His face lights up immediately, and I realize I've stumbled onto the right topic. "Yeah. The Shadow. I found her at a police auction about twoyears ago. She was a mess—barely running, frame was rusted out, missing half her parts."
"How much did you pay for her?"
"Two hundred bucks. Everyone at the auction thought I was crazy, buying a bike that didn't even run right. The auctioneer even tried to talk me out of it." He pulls out his phone—an old model, screen cracked in one corner—and scrolls through until he finds a picture. "This is her now."
I take the phone and look at the image. A dark red motorcycle gleaming in the sunlight, all chrome and sleek lines. She's beautiful, powerful and elegant at the same time, not a trace of rust anywhere.
"You did all this yourself?"
"Every bolt, every wire, every piece of chrome." There's real pride in the words now. "Took me almost a year of working on her whenever I had time. Nights, weekends, any free moment. But she's mine. Built her up from nothing with my own two hands."
"She's beautiful." I hand the phone back, watching his face. "You'll have to take me for a ride sometime. I want to see what she can do."
"You want to go for a ride?" He looks surprised. "Really?"
"Hell, yes I want to go for a ride." I grin at him across the table. "I don't want to sit in a diner all day. Show me around. Show me your life. Show me everything."
"There's not much to see. The shop—"
"I don't care. want to see the shop where you work, the roads you ride, all of it." I lean forward across the table, holding his gaze. "I spent years imagining what your life might be like. Wondering where you were, what you were doing, if you were okay. Now I get to actually see it. That's not nothing, Jay. That's a big deal to me."
His dark eyes search my face then he smiles. "Okay, I'll show you around. But don't say I didn't warn you. It's not exactly exciting."
"I don't need exciting. I just need you."
The words come out before I can filter them or take them back. Jay's eyes widen slightly, and I feel heat creep up the back of my neck. I didn't mean it like that. Or did I? I don't even know anymore.
"I mean—" I start, trying to backtrack.
"I know what you meant," Jay interrupts. "I just—no one's ever said anything like that to me before. That they just need me. That I'm enough on my own."
"Then they were idiots. All of them."
Jay laughs. "You're something else, you know that?"
"So, I've been told." I finish my coffee and wave Betty over for a refill. "Now eat your breakfast.
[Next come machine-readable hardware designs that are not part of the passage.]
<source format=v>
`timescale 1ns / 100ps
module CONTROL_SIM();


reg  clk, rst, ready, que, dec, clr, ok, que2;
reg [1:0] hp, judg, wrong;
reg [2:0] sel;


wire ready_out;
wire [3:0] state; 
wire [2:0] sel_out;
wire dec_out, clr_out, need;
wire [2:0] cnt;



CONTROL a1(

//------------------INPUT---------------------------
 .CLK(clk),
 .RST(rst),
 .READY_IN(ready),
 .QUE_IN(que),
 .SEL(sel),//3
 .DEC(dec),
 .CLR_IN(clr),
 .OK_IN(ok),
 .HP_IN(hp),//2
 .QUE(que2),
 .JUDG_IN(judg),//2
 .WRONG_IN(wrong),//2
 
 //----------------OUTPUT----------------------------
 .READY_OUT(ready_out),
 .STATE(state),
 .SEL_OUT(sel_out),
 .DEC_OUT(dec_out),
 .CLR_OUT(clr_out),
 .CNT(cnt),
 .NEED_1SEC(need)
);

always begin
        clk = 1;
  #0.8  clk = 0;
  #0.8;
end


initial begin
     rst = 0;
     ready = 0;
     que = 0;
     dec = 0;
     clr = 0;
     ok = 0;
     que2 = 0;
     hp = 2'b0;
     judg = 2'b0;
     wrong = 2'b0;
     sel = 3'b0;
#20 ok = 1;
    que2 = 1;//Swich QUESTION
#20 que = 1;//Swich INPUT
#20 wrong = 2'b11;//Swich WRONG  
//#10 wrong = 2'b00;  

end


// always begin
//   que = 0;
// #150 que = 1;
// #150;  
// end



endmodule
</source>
We've got a whole day ahead of us, and I want to see everything."
Jay shakes his head, still smiling, and picks up his fork. We eat in comfortable silence for a while, the sounds of the diner buzzing around us.
It feels normal. That's the strangest part. Sitting here with Jay eating breakfast feels like the most normal thing in the world.
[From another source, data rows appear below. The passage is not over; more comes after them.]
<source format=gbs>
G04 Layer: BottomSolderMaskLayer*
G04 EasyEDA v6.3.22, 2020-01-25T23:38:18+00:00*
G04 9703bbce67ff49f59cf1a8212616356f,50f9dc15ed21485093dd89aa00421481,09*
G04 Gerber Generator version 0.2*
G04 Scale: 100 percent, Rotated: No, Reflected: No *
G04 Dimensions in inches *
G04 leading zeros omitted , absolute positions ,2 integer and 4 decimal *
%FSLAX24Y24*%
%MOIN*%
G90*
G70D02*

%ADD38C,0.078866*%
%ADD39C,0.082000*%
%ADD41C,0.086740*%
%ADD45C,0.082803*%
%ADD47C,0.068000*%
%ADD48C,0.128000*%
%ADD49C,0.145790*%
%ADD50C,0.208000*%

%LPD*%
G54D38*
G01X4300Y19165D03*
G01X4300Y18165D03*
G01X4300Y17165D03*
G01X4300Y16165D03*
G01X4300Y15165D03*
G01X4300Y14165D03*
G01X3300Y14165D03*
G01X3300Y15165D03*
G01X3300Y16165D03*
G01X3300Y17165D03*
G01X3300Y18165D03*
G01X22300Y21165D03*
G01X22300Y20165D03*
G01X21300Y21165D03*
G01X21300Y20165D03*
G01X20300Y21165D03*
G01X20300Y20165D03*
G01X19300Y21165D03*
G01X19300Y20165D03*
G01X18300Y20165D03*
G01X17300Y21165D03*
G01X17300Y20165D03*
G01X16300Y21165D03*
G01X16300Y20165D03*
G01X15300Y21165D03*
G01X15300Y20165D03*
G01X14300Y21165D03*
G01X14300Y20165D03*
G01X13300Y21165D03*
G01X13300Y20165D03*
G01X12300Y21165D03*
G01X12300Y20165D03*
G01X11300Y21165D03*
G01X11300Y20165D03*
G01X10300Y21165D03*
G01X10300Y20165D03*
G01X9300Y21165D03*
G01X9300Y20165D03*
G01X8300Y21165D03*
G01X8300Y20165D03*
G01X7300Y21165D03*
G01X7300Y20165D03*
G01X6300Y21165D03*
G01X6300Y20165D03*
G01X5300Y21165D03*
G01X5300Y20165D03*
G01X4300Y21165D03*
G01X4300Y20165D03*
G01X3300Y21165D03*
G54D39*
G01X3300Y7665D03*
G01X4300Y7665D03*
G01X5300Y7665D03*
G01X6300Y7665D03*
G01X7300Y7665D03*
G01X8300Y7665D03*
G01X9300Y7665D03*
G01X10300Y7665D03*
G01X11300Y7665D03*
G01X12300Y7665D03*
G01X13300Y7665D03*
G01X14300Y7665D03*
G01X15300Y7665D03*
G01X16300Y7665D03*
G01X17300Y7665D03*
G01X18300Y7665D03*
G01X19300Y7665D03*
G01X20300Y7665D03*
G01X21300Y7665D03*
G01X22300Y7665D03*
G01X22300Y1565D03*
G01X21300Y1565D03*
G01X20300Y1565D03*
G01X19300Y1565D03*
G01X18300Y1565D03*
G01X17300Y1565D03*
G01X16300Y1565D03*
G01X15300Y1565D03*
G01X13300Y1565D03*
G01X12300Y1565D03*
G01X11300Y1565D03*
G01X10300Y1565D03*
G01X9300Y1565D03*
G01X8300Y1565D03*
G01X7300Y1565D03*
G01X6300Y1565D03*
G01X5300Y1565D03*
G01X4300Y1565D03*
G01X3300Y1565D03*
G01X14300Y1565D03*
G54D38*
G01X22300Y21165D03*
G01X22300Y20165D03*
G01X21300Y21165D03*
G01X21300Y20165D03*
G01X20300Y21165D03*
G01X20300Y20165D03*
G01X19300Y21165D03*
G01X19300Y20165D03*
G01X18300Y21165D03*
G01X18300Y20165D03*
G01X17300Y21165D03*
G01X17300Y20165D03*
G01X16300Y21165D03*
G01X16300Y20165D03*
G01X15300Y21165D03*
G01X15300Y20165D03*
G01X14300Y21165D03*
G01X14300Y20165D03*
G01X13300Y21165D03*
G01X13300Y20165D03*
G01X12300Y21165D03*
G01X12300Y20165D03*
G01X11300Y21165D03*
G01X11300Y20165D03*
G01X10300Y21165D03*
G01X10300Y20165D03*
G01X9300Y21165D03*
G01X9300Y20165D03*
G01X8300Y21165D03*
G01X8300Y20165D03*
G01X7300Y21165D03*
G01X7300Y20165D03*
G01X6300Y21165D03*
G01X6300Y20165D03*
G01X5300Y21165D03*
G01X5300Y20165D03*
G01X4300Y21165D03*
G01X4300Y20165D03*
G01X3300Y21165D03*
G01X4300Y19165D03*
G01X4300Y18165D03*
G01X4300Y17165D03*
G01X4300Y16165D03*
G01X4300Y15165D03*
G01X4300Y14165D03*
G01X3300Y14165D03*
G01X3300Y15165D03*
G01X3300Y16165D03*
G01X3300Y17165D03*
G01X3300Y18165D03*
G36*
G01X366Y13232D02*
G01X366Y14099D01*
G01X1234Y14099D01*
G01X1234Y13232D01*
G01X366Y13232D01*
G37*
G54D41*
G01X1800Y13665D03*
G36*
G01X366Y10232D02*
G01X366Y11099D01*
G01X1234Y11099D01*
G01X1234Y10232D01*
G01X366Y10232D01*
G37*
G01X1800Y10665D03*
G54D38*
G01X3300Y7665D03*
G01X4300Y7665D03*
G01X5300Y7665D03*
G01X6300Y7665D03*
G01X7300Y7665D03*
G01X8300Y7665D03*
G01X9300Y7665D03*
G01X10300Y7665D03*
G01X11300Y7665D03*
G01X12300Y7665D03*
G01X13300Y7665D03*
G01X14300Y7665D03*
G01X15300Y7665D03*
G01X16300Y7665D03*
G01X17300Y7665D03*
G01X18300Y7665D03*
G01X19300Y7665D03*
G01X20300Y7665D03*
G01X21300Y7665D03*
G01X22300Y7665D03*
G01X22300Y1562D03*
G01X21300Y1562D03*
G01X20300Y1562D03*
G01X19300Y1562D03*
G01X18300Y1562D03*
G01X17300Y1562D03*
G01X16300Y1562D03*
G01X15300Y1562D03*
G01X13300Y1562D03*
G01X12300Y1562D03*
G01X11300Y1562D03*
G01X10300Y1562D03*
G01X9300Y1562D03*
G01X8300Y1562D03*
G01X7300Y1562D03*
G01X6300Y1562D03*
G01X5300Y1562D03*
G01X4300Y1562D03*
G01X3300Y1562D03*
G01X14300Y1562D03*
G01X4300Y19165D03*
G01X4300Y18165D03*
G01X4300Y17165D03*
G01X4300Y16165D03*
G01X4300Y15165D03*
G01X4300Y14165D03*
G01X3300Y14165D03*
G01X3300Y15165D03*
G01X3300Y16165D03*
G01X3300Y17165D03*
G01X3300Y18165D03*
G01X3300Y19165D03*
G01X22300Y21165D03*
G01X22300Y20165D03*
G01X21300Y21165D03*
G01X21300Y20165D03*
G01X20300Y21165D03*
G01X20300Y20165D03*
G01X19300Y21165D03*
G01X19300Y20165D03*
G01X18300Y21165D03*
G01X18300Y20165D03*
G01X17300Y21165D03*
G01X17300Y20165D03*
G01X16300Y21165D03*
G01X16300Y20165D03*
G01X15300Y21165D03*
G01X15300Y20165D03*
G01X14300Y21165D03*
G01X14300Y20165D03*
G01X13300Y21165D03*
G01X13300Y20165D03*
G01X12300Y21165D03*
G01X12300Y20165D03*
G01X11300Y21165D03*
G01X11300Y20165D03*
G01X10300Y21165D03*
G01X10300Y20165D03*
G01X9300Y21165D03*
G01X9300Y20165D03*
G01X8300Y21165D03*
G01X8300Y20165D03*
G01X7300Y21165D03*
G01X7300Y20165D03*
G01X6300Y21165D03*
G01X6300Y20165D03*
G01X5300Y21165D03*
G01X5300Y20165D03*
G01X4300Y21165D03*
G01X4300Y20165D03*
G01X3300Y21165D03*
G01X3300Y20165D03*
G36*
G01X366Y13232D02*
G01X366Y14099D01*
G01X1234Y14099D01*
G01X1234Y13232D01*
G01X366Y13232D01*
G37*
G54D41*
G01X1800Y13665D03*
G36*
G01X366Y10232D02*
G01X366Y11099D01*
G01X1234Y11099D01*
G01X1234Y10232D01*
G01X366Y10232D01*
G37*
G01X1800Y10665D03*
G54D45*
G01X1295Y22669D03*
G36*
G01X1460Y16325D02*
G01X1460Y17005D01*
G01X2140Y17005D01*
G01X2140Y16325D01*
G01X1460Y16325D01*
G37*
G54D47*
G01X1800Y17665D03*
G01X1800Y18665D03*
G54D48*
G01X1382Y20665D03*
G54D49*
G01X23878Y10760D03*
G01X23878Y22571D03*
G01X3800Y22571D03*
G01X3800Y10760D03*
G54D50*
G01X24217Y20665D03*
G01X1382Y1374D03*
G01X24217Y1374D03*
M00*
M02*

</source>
Like all the time between was just a pause, a held breath, and now we can finally exhale.
Chapter 20: Jay
On the way back to the motel to get the motorcycle, I'm aware of Ivan in a way that's almost painful. His shoulders are broad under the jacket he's wearing, and he moves with an easy confidence I don't remember. Back then, he was always small, always hunched in on himself. Now he's big and takes up space like he has a right to it.
I can't stop looking at him. Every time he turns his head to glance at something—a bird, a shop window, a car passing by—I'm watching. Every time his arm brushes against mine as we walk, it sends a jolt through me that I have to fight to hide.
This is so fucking bad.
He's here because he found his foster brother. He's not here for whatever I'm feeling. These feelings that are getting stronger with every passing hour.
If he had any idea what was going through my head right now—the way I want to pull him close—he'd get in his truck and never look back.
"Are you okay?" he asks, glancing over at me. "You got quiet all of a sudden."
"Yeah. Just thinking about what to show you first. Trying to plan the route in my head."